Deadline for abstracts 8th January 2021
“A series of waves of enthusiasm for systems and systems ideas which has happened over my lifetime, and in the period before; these waves of enthusiasm and activity have always attracted an interesting group of people but they’ve come crashing to the ground without much effect, without being institutionalized, and without sustaining themselves over the longer term.” Ray Ison, Interview at Systems Innovation Conference, 15 September 2019.
The current wave of enthusiasm for systems approaches in education is evidenced by a range of programmes, projects, quasi-experiments, and policy papers and tools. We hear many education stakeholders using the word “system” where they used to say “sector”. Yet the meaning of and implications of this change from sector to systems is not yet well characterised.
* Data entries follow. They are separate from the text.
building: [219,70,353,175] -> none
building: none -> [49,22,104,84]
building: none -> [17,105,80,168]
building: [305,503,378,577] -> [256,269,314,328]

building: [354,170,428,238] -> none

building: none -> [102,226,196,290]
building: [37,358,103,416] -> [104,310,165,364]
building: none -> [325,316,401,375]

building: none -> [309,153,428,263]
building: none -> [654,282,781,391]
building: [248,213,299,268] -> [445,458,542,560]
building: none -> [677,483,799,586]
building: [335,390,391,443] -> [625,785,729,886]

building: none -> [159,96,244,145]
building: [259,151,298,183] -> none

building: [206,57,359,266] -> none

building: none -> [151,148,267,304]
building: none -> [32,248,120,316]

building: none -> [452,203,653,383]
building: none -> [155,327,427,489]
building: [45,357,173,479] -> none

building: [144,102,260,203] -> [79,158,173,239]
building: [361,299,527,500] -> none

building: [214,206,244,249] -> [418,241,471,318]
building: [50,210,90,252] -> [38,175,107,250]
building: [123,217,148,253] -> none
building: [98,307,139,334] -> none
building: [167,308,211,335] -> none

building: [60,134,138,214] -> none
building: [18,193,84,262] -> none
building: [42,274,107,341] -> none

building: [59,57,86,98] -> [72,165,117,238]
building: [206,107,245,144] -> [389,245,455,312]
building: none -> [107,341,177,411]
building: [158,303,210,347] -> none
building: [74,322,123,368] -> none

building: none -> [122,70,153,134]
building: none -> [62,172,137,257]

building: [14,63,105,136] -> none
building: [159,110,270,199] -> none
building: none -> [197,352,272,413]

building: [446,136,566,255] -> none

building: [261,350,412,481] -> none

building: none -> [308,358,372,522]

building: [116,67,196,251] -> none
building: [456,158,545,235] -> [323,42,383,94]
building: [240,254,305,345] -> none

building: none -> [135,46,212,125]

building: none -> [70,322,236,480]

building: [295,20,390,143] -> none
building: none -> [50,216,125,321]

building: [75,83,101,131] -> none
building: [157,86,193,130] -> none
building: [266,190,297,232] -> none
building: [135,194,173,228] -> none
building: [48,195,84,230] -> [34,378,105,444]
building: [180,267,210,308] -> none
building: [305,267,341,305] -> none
Nor are there clear paths towards institutionalization and sustainability, should that be desirable.
This edited volume proposes to examine the diversity of systems approaches currently being theorized and applied to education in middle and low income countries. Understanding the variety of meanings associated with the term “education systems” can inform us about how such approaches may contribute to improving learning outcomes, policy and practice effectiveness, and the satisfaction of all education stakeholders. This volume will showcase the range of innovation in the emerging education systems research field, collate new frameworks and tools for understanding education systems, and debate why this matters for policy and practice.
We invite abstracts for chapters on all aspects of systems approaches in education, including (but not limited to):
- ontological questions, such as what is an education system; what is not a system; and why does this matter;
- theoretical or methodological questions, such as the use of, inter alia, systems dynamics, agent-based modelling, ethnography, network analysis to examine education systems at many scales;
- the application of system frameworks to global, national, provincial or school-level education case studies;
- substantive cases at different scales: international, regional, national and local; policy, planning, teaching and learning; individual cases of systems change and influence; or the roles of research, policy and practice in systems change;
- the roles of different types of actors on the structuring and effectiveness of education systems;
- comparative cases, in which multiple approaches and cases are compared;
- practical descriptions of how systems approaches have been designed and implemented, and the effects of such approaches on education systems, outcomes, teachers, learners, and more.
This edited volume will bring together theoretical, methodological and contemporary empirical work exploring the use of systems approaches to understand and affect education systems and learning outcomes. We seek to provoke discussion on the utility of systems approaches for understanding and changing education policy, practice and outcomes; the limitations of such approaches; and the likely next steps for collaborative research.
Submit an abstract of your proposed paper by 8th January 2021 to Anouk.Pasquier@graduateinstitute.ch. If selected, we will notify you before the end of January 2021. The deadline for full drafts will be 23rd April 2021, with a virtual writing workshop for all chapter authors scheduled for the end of that month.